Say you and your girlfriend were planning your wedding right now. If your mom came to you crying because the wedding talk was making her miss her husband and she asked if she could wear a white wedding dress to your wedding, and have the first dance with you, would you try to convince your girlfriend “for your mom’s emotional well being?”

kol_al

YTA There are no circumstances where it would be appropriate to celebrate your mom on Valentine's day when the entire point is romantic. The fact that you would eve consider it is an indication that your relationship with your mom is not really healthy.

You already overspent on her for Christmas in your new substitute spouse role and you apparently plan to double-down? You need to back out of this right now.

Your girlfriend's upset is completely justified; if you keep this up you'll lose her and won't have another. Your manipulative mother needs grief counseling and you need to get your head on straight.

lbm785

To me there is a big difference between stepping in and assisting with something your stepdad did and maybe mom can’t easily physically do- such as putting up the Christmas lights.
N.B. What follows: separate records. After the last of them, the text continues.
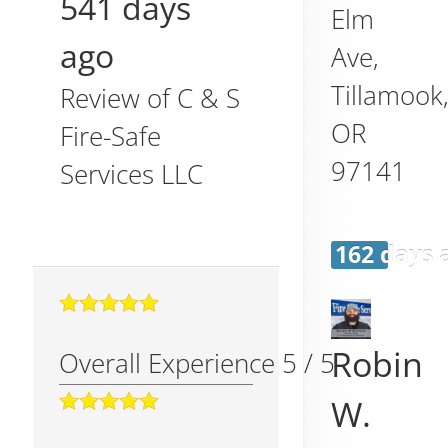
541 days
Elm
ago
Ave,
Tillamook
Review of
C & S
OR
Fire-Safe
97141
Services LLC
162 days 
Robin
Overall Experience
5
/
5
W.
My husband and I would do that for my living parents if they lived locally just because they shouldn’t be on ladders. But asking you to stand in as a romantic replacement for her? That’s really weird. YTA if you do it.

Ok_Conversation9750

I'm sorry, but YTA for sure. I get that mom feels lost and sad. It's not called grieving for nothing. But Valentines Day - really? What you are doing should be reversed. Gf gets the dinner out - mom should get a nice card and a phone call at most. If you let this go on as is, you will have all the time in the world to devote to mom cuz' GF is going to leave you.

So, do you think the OP is being disrespectful to his girlfriend or is he just worried about his mom? What would you tell him to do?